> Provided data

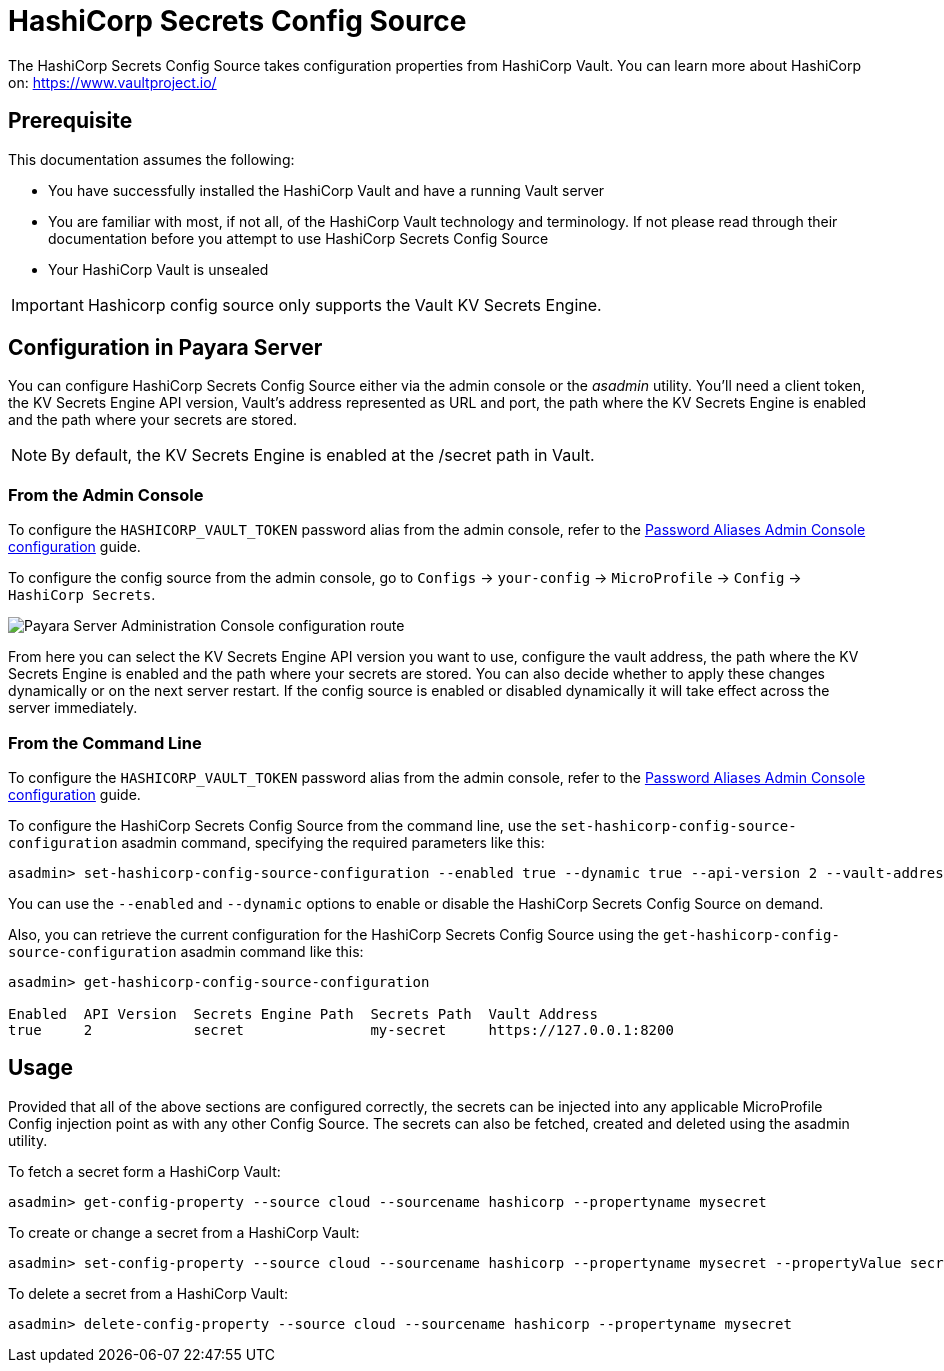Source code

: # HashiCorp Secrets Config Source

The HashiCorp Secrets Config Source takes configuration properties from HashiCorp Vault. You can learn more about HashiCorp on: https://www.vaultproject.io/  

## Prerequisite

This documentation assumes the following:

* You have successfully installed the HashiCorp Vault and have a running Vault server
* You are familiar with most, if not all, of the HashiCorp Vault technology and terminology. If not please read through their documentation before you attempt to use HashiCorp Secrets Config Source
* Your HashiCorp Vault is unsealed

IMPORTANT: Hashicorp config source only supports the Vault KV Secrets Engine.

[[configuration]]
## Configuration in Payara Server

You can configure HashiCorp Secrets Config Source either via the admin console or the _asadmin_ utility. You'll need a client token, the KV Secrets Engine API version, Vault's address represented as URL and port, the path where the KV Secrets Engine is enabled and the path where your secrets are stored.

NOTE: By default, the KV Secrets Engine is enabled at the /secret path in Vault.

### From the Admin Console

To configure the `HASHICORP_VAULT_TOKEN` password alias from the admin console, refer to the xref:documentation/payara-server/password-aliases/password-alias-admin-console-commands.adoc[Password Aliases Admin Console configuration] guide.

To configure the config source from the admin console, go to `Configs` -> `your-config` -> `MicroProfile` -> `Config` -> `HashiCorp Secrets`.

image:microprofile/config/cloud/hashicorp/admin-console-config.png[Payara Server Administration Console configuration route]

From here you can select the KV Secrets Engine API version you want to use, configure the vault address, the path where the KV Secrets Engine is enabled and the path where your secrets are stored. You can also decide whether to apply these changes dynamically or on the next server restart. If the config source is enabled or disabled dynamically it will take effect across the server immediately.

### From the Command Line

To configure the `HASHICORP_VAULT_TOKEN` password alias from the admin console, refer to the xref:documentation/payara-server/password-aliases/password-alias-admin-console-commands.adoc[Password Aliases Admin Console configuration] guide.

To configure the HashiCorp Secrets Config Source from the command line, use the `set-hashicorp-config-source-configuration` asadmin command, specifying the required parameters like this:

[source, shell]
----
asadmin> set-hashicorp-config-source-configuration --enabled true --dynamic true --api-version 2 --vault-address https://127.0.0.1:8200 --secrets-engine-path secret --secrets-path my-secret
----

You can use the `--enabled` and `--dynamic` options to enable or disable the HashiCorp Secrets Config Source on demand. 

Also, you can retrieve the current configuration for the HashiCorp Secrets Config Source using the `get-hashicorp-config-source-configuration` asadmin command like this:

[source, shell]
----
asadmin> get-hashicorp-config-source-configuration

Enabled  API Version  Secrets Engine Path  Secrets Path  Vault Address
true     2            secret               my-secret     https://127.0.0.1:8200
----

## Usage

Provided that all of the above sections are configured correctly, the secrets can be injected into any applicable MicroProfile Config injection point as with any other Config Source. The secrets can also be fetched, created and deleted using the asadmin utility.

To fetch a secret form a HashiCorp Vault:

[source, shell]
----
asadmin> get-config-property --source cloud --sourcename hashicorp --propertyname mysecret
----

To create or change a secret from a HashiCorp Vault:

[source, shell]
----
asadmin> set-config-property --source cloud --sourcename hashicorp --propertyname mysecret --propertyValue secretvalue
----

To delete a secret from a HashiCorp Vault:

[source, shell]
----
asadmin> delete-config-property --source cloud --sourcename hashicorp --propertyname mysecret
----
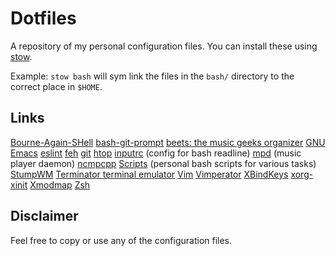* Dotfiles
  A repository of my personal configuration files. You can install
  these using [[http://www.gnu.org/software/stow/][stow]].

  Example: =stow bash= will sym link the files in
  the =bash/= directory to the correct place in =$HOME=.

** Links
   [[https://savannah.gnu.org/git/?group=bash][Bourne-Again-SHell]]
   [[https://github.com/magicmonty/bash-git-prompt][bash-git-prompt]]
   [[http://beets.radbox.org/][beets: the music geeks organizer]]
   [[https://www.gnu.org/software/emacs/][GNU Emacs]]
   [[http://eslint.org/][eslint]]
   [[http://feh.finalrewind.org/][feh]]
   [[http://git-scm.com/][git]]
   [[http://hisham.hm/htop/][htop]]
   [[http://github.com/dotfiles/inputrc][inputrc]] (config for bash readline)
   [[http://www.musicpd.org/][mpd]] (music player daemon)
   [[http://ncmpcpp.rybczak.net/][ncmpcpp]]
   [[http://github.com/CodyReichert/dotfiles/scripts][Scripts]] (personal bash scripts for various tasks)
   [[https://stumpwm.github.io/][StumpWM]]
   [[https://launchpad.net/terminator][Terminator terminal emulator]]
   [[http://www.vim.org/][Vim]]
   [[http://www.vimperator.org/vimperator][Vimperator]]
   [[http://www.nongnu.org/xbindkeys/xbindkeys.html][XBindKeys]]
   [[http://www.x.org/archive/X11R7.5/doc/man/man1/xinit.1.html][xorg-xinit]]
   [[http://www.x.org/archive/X11R6.8.2/doc/xmodmap.1.html][Xmodmap]]
   [[http://www.zsh.org/][Zsh]]

** Disclaimer
   Feel free to copy or use any of the configuration files.
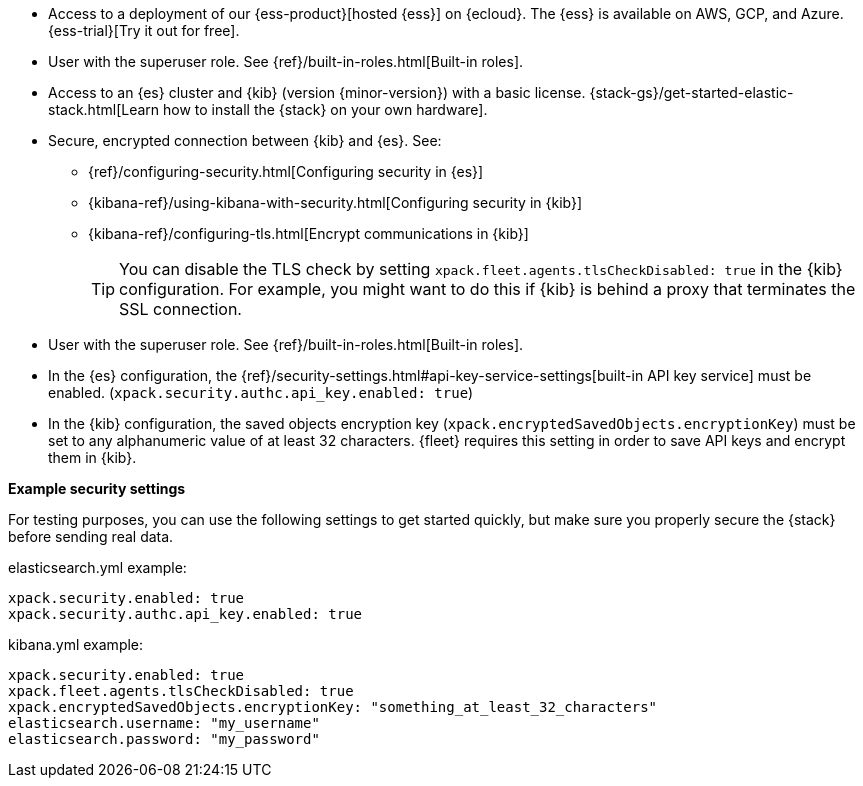 // tag::cloud[]
* Access to a deployment of our {ess-product}[hosted {ess}]
on {ecloud}. The {ess} is available on AWS, GCP, and Azure. {ess-trial}[Try it out for free].

* User with the superuser role. See {ref}/built-in-roles.html[Built-in roles].
// end::cloud[]

// tag::self-managed[]

//REVIEWERS: Removed details here because I feel that we should direct users
//to the actual security docs instead of showing settings. The problem with
//showing settings here is that we might inadvertently encourage users to set up
//an environment that's less secure.

* Access to an {es} cluster and {kib} (version {minor-version}) with a basic
license. {stack-gs}/get-started-elastic-stack.html[Learn how to install the
{stack} on your own hardware].

* Secure, encrypted connection between {kib} and {es}. See:
** {ref}/configuring-security.html[Configuring security in {es}]
** {kibana-ref}/using-kibana-with-security.html[Configuring security in {kib}]
** {kibana-ref}/configuring-tls.html[Encrypt communications in {kib}]
+
TIP: You can disable the TLS check by setting
`xpack.fleet.agents.tlsCheckDisabled: true` in the {kib}
configuration. For example, you might want to do this if {kib} is
behind a proxy that terminates the SSL connection.

* User with the superuser role. See {ref}/built-in-roles.html[Built-in roles].

* In the {es} configuration, the
{ref}/security-settings.html#api-key-service-settings[built-in API key
service] must be enabled.
(`xpack.security.authc.api_key.enabled: true`)

* In the {kib} configuration, the saved objects encryption key
(`xpack.encryptedSavedObjects.encryptionKey`) must be set to any alphanumeric
value of at least 32 characters. {fleet} requires this setting in order to save
API keys and encrypt them in {kib}.

**Example security settings**

For testing purposes, you can use the following settings to get started quickly,
but make sure you properly secure the {stack} before sending real data.

elasticsearch.yml example:

[source,yaml]
----
xpack.security.enabled: true
xpack.security.authc.api_key.enabled: true
----

kibana.yml example:

[source,yaml]
----
xpack.security.enabled: true
xpack.fleet.agents.tlsCheckDisabled: true
xpack.encryptedSavedObjects.encryptionKey: "something_at_least_32_characters"
elasticsearch.username: "my_username"
elasticsearch.password: "my_password"
----
// end::self-managed[]
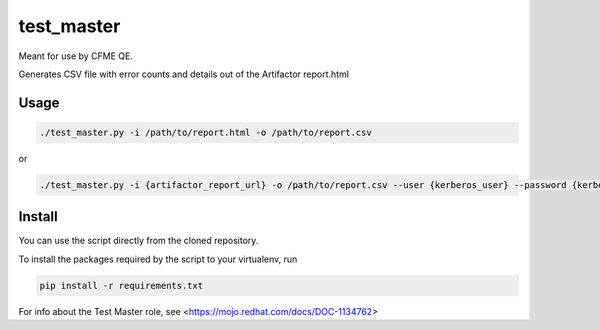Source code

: test_master
===========

Meant for use by CFME QE.

Generates CSV file with error counts and details out of the Artifactor report.html

Usage
-----

.. code-block::

    ./test_master.py -i /path/to/report.html -o /path/to/report.csv

or

.. code-block::

    ./test_master.py -i {artifactor_report_url} -o /path/to/report.csv --user {kerberos_user} --password {kerberos_password}

Install
-------
You can use the script directly from the cloned repository.

To install the packages required by the script to your virtualenv, run

.. code-block::

    pip install -r requirements.txt

For info about the Test Master role, see <https://mojo.redhat.com/docs/DOC-1134762>
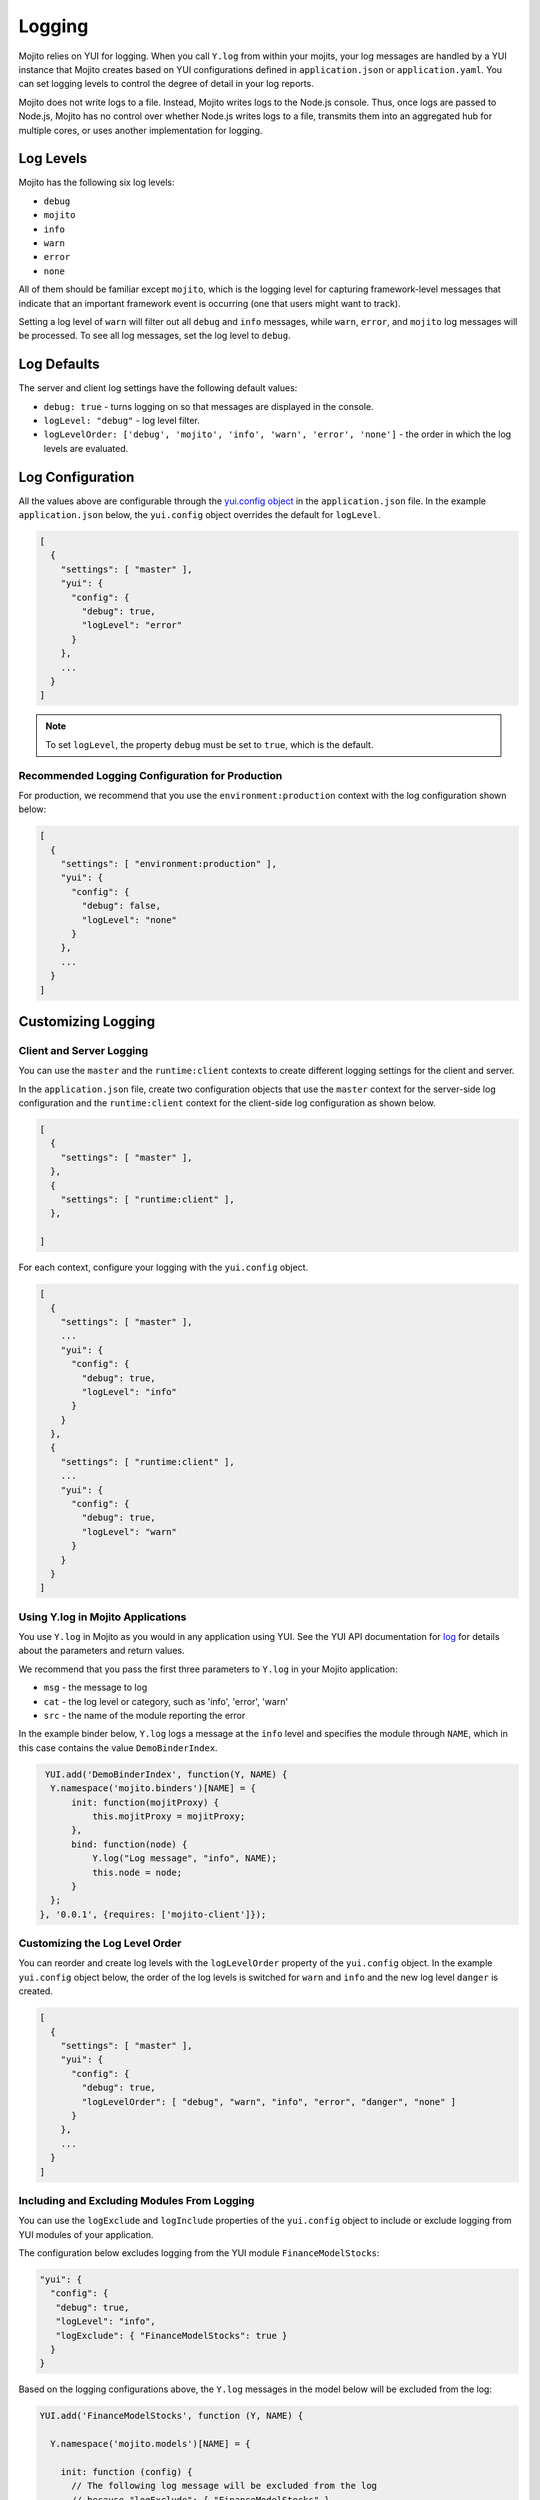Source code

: =======
Logging
=======

Mojito relies on YUI for logging. When you call ``Y.log`` from within your mojits, your 
log messages are handled by a YUI instance that Mojito creates based on YUI configurations 
defined in ``application.json`` or ``application.yaml``. You can set logging levels to 
control the degree of detail in your log reports. 

Mojito does not write logs to a file. Instead, Mojito writes logs to the Node.js console. 
Thus, once logs are passed to Node.js, Mojito has no control over whether Node.js writes 
logs to a file, transmits them into an aggregated hub for multiple cores, or uses another 
implementation for logging.

.. _mojito_logging-levels:

Log Levels
==========

Mojito has the following six log levels:

- ``debug``
- ``mojito``
- ``info``
- ``warn``
- ``error``
- ``none``

All of them should be familiar except ``mojito``, which is the logging level for
capturing framework-level messages that indicate that an important framework event is 
occurring (one that users might want to track).

Setting a log level of ``warn`` will filter out all ``debug`` and ``info`` messages, while 
``warn``, ``error``, and ``mojito`` log messages will be processed. To see all 
log messages, set the log level to ``debug``.

.. _mojito_logging-defaults:

Log Defaults
============

The server and client log settings have the following default values:

- ``debug: true`` - turns logging on so that messages are displayed in the console.
- ``logLevel: "debug"`` - log level filter.
- ``logLevelOrder: ['debug', 'mojito', 'info', 'warn', 'error', 'none']`` - the order in 
  which the log levels are evaluated. 
  


.. _mojito_logging-config:

Log Configuration
=================

All the values above are configurable through the 
`yui.config object <../intro/mojito_configuring.html#yui_config>`_ in the 
``application.json`` file. In the example ``application.json`` below, the ``yui.config`` 
object overrides the default for ``logLevel``. 

.. code-block:: javascript

   [
     {
       "settings": [ "master" ],
       "yui": {
         "config": {
           "debug": true,
           "logLevel": "error"
         }
       },
       ...
     }
   ]

.. note:: To set ``logLevel``, the property ``debug`` must be set to ``true``, which
          is the default.

.. _logging_config-prod:

Recommended Logging Configuration for Production
------------------------------------------------

For production, we recommend that you use the ``environment:production``
context with the log configuration shown below:

.. code-block:: javascript

   [
     {
       "settings": [ "environment:production" ],
       "yui": {
         "config": {
           "debug": false,
           "logLevel": "none"
         }
       },
       ...
     }
   ]


.. _mojito_logging-custom:

Customizing Logging
===================

.. _logging_custom-rt_context:

Client and Server Logging
-------------------------

You can use the ``master`` and  the ``runtime:client`` contexts to create different 
logging settings for the client and server.

In the ``application.json`` file, create two configuration
objects that use the ``master`` context for the server-side log configuration
and the ``runtime:client`` context for the client-side log configuration 
as shown below. 

.. code-block:: javascript

   [
     {
       "settings": [ "master" ],
     },
     {
       "settings": [ "runtime:client" ],
     },

   ]

For each context, configure your logging with
the ``yui.config`` object.

.. code-block:: javascript

   [
     {
       "settings": [ "master" ],
       ...
       "yui": {
         "config": {
           "debug": true,
           "logLevel": "info"
         }
       }
     },
     {
       "settings": [ "runtime:client" ],
       ...
       "yui": {
         "config": {
           "debug": true,
           "logLevel": "warn"
         }
       }
     }
   ]


.. _logging_custom-using_ylog:

Using Y.log in Mojito Applications
----------------------------------

You use ``Y.log`` in Mojito as you would in any application
using YUI. See the YUI API documentation for
`log <http://yuilibrary.com/yui/docs/api/classes/YUI.html#method_log>`_ for
details about the parameters and return values.

We recommend that you pass the first three parameters to
``Y.log`` in your Mojito application:

- ``msg`` - the message to log
- ``cat`` - the log level or category, such as 'info', 'error', 'warn'
- ``src`` - the name of the module reporting the error

In the example binder below, ``Y.log`` logs
a message at the ``info`` level and specifies the module
through ``NAME``, which in this case contains the value ``DemoBinderIndex``.

.. code-block:: javascript

   YUI.add('DemoBinderIndex', function(Y, NAME) {
    Y.namespace('mojito.binders')[NAME] = {
        init: function(mojitProxy) {
            this.mojitProxy = mojitProxy;
        },
        bind: function(node) {
            Y.log("Log message", "info", NAME);
            this.node = node;
        }
    };
  }, '0.0.1', {requires: ['mojito-client']});


.. logging_levels-define:

Customizing the Log Level Order
-------------------------------

You can reorder and create log levels with the ``logLevelOrder`` property of the 
``yui.config`` object. In the example ``yui.config`` object below,
the order of the log levels is switched for ``warn`` and ``info`` and 
the new log level ``danger`` is created.

.. code-block:: javascript

   [
     {
       "settings": [ "master" ],
       "yui": {
         "config": {
           "debug": true,
           "logLevelOrder": [ "debug", "warn", "info", "error", "danger", "none" ]
         }
       },
       ...
     }
   ]


.. _logging_custom-include_exclude_src:

Including and Excluding Modules From Logging
--------------------------------------------

You can use the ``logExclude`` and ``logInclude`` properties
of the ``yui.config`` object to include or exclude logging
from YUI modules of your application. 

The configuration below excludes logging from the YUI module 
``FinanceModelStocks``:

.. code-block:: javascript

   "yui": {
     "config": {
      "debug": true,
      "logLevel": "info",
      "logExclude": { "FinanceModelStocks": true } 
     }
   }


Based on the logging configurations above, the
``Y.log`` messages in the model below will be excluded
from the log:

.. code-block:: javascript

   YUI.add('FinanceModelStocks', function (Y, NAME) {

     Y.namespace('mojito.models')[NAME] = {

       init: function (config) {
         // The following log message will be excluded from the log
         // because "logExclude": { "FinanceModelStocks" }.
         // NAME => "FinanceModelStocks"
         Y.log('this message will be excluded', 'info', NAME);
         this.config = config;
       },
       ...
     };

   }, '0.0.1', {requires: []});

> Activity
Begin with the line above that has "is the default." and continue through the line that has "Using Y.log in Mojito Applications", setting each one down exactly. Stop there.

> Exercise answer
          is the default.

.. _logging_config-prod:

Recommended Logging Configuration for Production
------------------------------------------------

For production, we recommend that you use the ``environment:production``
context with the log configuration shown below:

.. code-block:: javascript

   [
     {
       "settings": [ "environment:production" ],
       "yui": {
         "config": {
           "debug": false,
           "logLevel": "none"
         }
       },
       ...
     }
   ]


.. _mojito_logging-custom:

Customizing Logging
===================

.. _logging_custom-rt_context:

Client and Server Logging
-------------------------

You can use the ``master`` and  the ``runtime:client`` contexts to create different 
logging settings for the client and server.

In the ``application.json`` file, create two configuration
objects that use the ``master`` context for the server-side log configuration
and the ``runtime:client`` context for the client-side log configuration 
as shown below. 

.. code-block:: javascript

   [
     {
       "settings": [ "master" ],
     },
     {
       "settings": [ "runtime:client" ],
     },

   ]

For each context, configure your logging with
the ``yui.config`` object.

.. code-block:: javascript

   [
     {
       "settings": [ "master" ],
       ...
       "yui": {
         "config": {
           "debug": true,
           "logLevel": "info"
         }
       }
     },
     {
       "settings": [ "runtime:client" ],
       ...
       "yui": {
         "config": {
           "debug": true,
           "logLevel": "warn"
         }
       }
     }
   ]


.. _logging_custom-using_ylog:

Using Y.log in Mojito Applications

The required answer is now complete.